WORK INSTRUCTIONS -
1 - According to the page on mirrors and image formation, how tall must a plane mirror be at minimum for you to see your full image?
2 - Please continue the page on mirrors and image formation from where it stops.

--- SELECTED PASSAGE Enclosed Below ---

Mirrors and Image Formation
~9 min read
- Mirror types: Plane (flat), concave (converging), convex (diverging).
- Plane mirror: Image is virtual, erect, of same size, laterally inverted, and behind mirror at equal distance.
- Mirror formula: 1/v + 1/u = 1/f. Magnification m = -v/u = h_image/h_object.
Mirrors form images by reflection. CDS/OTA tests image properties for each mirror type, sign conventions, and real-world uses like vehicle side-view mirrors, dental mirrors and reflecting telescopes.
Laws of Reflection
- 1st law: Angle of incidence = angle of reflection (i = r).
- 2nd law: Incident ray, reflected ray and normal lie in the same plane.
- Laws hold for both plane and curved mirrors.
Plane Mirror
- Image is virtual, erect, of same size as object.
- Image distance = object distance (behind mirror).
- Image is laterally inverted (left becomes right).
- To see the full image of yourself, mirror needs to be at least half your height.
Concave and Convex Mirrors
| Feature | Concave (converging) | Convex (diverging) |
|---|---|---|
| Reflecting surface | Inner / hollow side | Outer / bulged side |
| Focal length | Positive (real focus) | Negative (virtual focus) |
| Nature of image | Real or virtual, depends on object distance | Always virtual, erect, diminished |
| Field of view | Narrow | Wide |
| Uses | Shaving mirror, dental mirror, head-light reflector, solar cooker, reflecting telescope | Vehicle rear-view mirror, blind-corner security mirror, street-light reflector |
Concave mirror — image varies with object position (beyond C, at C, between C and F, at F, between F and pole).
Mirror Formula and Sign Convention
- Mirror formula: 1/v + 1/u = 1/f.

--- End of Enclosed SELECTED PASSAGE ---
--- RECORDS Enclosed Below ---

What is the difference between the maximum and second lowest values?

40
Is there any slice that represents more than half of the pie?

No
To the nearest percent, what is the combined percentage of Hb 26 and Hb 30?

--- End of Enclosed RECORDS ---

ANSWERS FOR THIS EXERCISE -
1 - At least half your height.

2 -
- Magnification: m = -v/u = h'/h. Negative m → real, inverted image.
- Cartesian sign convention: distances measured from pole; +ve in direction of incident light (towards object). u is negative; for concave, f is negative; for convex, f is positive (in standard Indian NCERT convention).
- Radius of curvature R = 2f.
CDS/OTA PYQ Examples
Q: The image formed by a plane mirror is:
(a) Real and inverted (b) Virtual and erect (c) Real and erect (d) Virtual and inverted
Answer: (b) Virtual and erect, same size, laterally inverted.
Q: A convex mirror always forms an image that is:
(a) Real and magnified (b) Real and diminished (c) Virtual and diminished (d) Virtual and magnified
Answer: (c) Virtual and diminished — used as vehicle rear-view mirror.
Q: Shaving mirror used to see enlarged image of face is:
(a) Plane (b) Concave (c) Convex (d) Cylindrical
Answer: (b) Concave — when face is between pole and focus.
Q: Rear-view mirror of a vehicle is convex because:
(a) Image is erect (b) Diminished and wider field of view (c) Image is magnified (d) It is cheaper
Answer: (b) Wider field of view and erect image.
Q: For a concave mirror, focal length is:
(a) Equal to radius of curvature (b) Half of radius (c) Twice radius (d) Equal to object distance
Answer: (b) Half of R, i.e. f = R/2.
Drill Mirrors and Image Formation for CDS/OTA
CDS/OTA-pattern items on Mirrors and Image Formation with answer keys and explanations.
Start Free Mock TestFrequently Asked Questions
Why is a concave mirror used by dentists?
Held close to the tooth (within focal length), it gives a magnified, erect, virtual image of the tooth surface.
Why are side mirrors of cars convex and not plane?
Convex mirrors give a wider field of view and always form an erect, diminished image — useful for spotting overtaking traffic.
Why is a plane mirror image laterally inverted but not upside down?
Reflection reverses the front-back axis, which when viewed face-on appears as left-right swap. Up-down is unchanged because gravity defines the vertical reference.